Systems biology of the motif-mediated cell cycle interactome

Abstract

The eukaryotic cell cycle is a tightly controlled series of events leading to cell division. It relies on a complex network of regulatory proteins, serving as checkpoints to oversee DNA replication and ensure orderly cell division. Disruption of this system can lead to uncontrolled cell growth, as seen in diseases like cancer. Cell cycle regulation occurs at multiple levels yet largely depends on protein and phosphorylation abundance dynamics. Protein abundance is defined by the balance between transcription and protein degradation at different cycle stages. Whereas, kinases and phosphatases manage protein phosphorylation, further modulating cell cycle progression. The primary objective of this project is to study the spatiotemporal dynamics of the cell cycle machinery. To achieve this goal, cell cycle analysis methods have been developed and applied to create a high-confidence dataset of proteins and phosphorylation sites oscillating in a cell cycle-dependent manner. These data were integrated with available information on protein, phosphorylation site, and mRNA abundance, and enriched with complementary annotations of protein half-life, localisation, cancer dependency, complexes, and interaction interfaces. This comprehensive approach aims to link cell cycle-dependent abundance dynamics to functional changes, illuminating the biological role of oscillating proteins and phosphorylation events. An online database, Cell Cycle Database (CCdb), has been created to disseminate this data, providing an in-depth resource for the cell cycle community.
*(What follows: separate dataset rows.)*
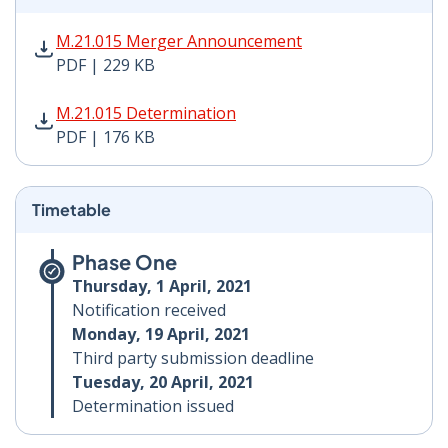
M.21.015 Merger Announcement PDF | 229 KB - Opens
M.21.015 Merger Announcement
PDF | 229 KB
M.21.015 Determination PDF | 176 KB - Opens in new 
M.21.015 Determination
PDF | 176 KB
Timetable
Phase One
Thursday, 1 April, 2021
Notification received
Monday, 19 April, 2021
Third party submission deadline
Tuesday, 20 April, 2021
Determination issued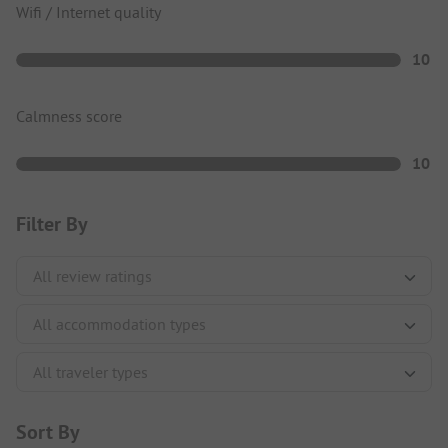
Wifi / Internet quality
10
Calmness score
10
Filter By
Sort By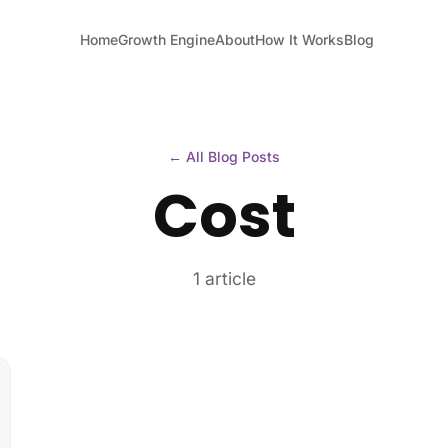
Home
Growth Engine
About
How It Works
Blog
← All Blog Posts
Cost
1 article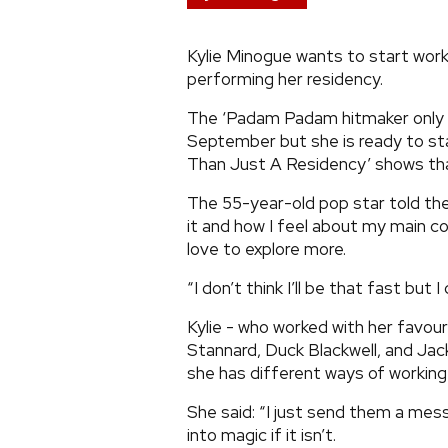
Kylie Minogue wants to start work
performing her residency.
The ‘Padam Padam hitmaker only re
September but she is ready to st
Than Just A Residency’ shows tha
The 55-year-old pop star told the
it and how I feel about my main co
love to explore more.
“I don’t think I’ll be that fast but I
Kylie - who worked with her favouri
Stannard, Duck Blackwell, and Jac
she has different ways of working
She said: “I just send them a messa
into magic if it isn’t.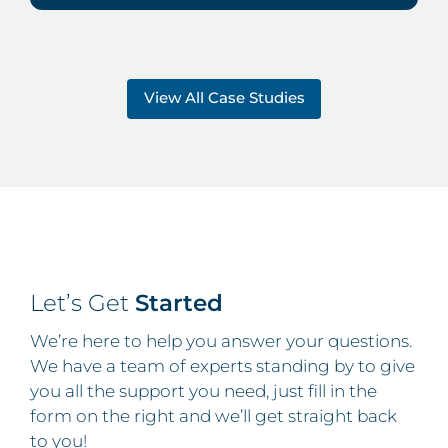
View All Case Studies
Let’s Get
Started
We’re here to help you answer your questions.
We have a team of experts standing by to give
you all the support you need, just fill in the
form on the right and we’ll get straight back
to you!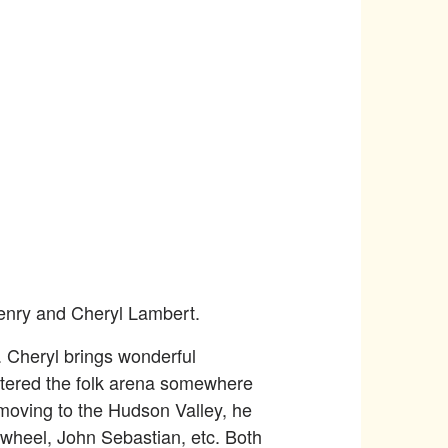
Henry and Cheryl Lambert.
. Cheryl brings wonderful
ntered the folk arena somewhere
 moving to the Hudson Valley, he
 wheel, John Sebastian, etc. Both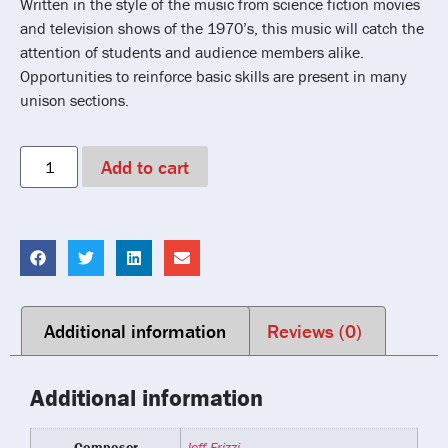
Written in the style of the music from science fiction movies
and television shows of the 1970’s, this music will catch the
attention of students and audience members alike.
Opportunities to reinforce basic skills are present in many
unison sections.
Add to cart
Additional information
Reviews (0)
Additional information
Composer
Jeff Frizzi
Next, I focussed on characterising the short linear motifs (SLiMs)-based interactome of the cell cycle. SLiMs are short peptides that mediate transient and low affinity protein-protein interactions. SLiMs are particularly crucial for cell cycle progression, and the functions of most cell cycle regulators are coordinated directly or indirectly through SLiMs. A motif specificity comparison method has been developed and applied to create two novel tools: CompariPSSM, which quantifies the similarity between motifs binding determinants, and SLiMScan, which searches with motifs binding determinants to discover uncharacterised SLiMs. These tools were applied to discover cell cycle state-specific motif-mediated interactions, cell cycle motifs, and the mechanisms that control the conditionality of these motifs on a proteome-wide scale.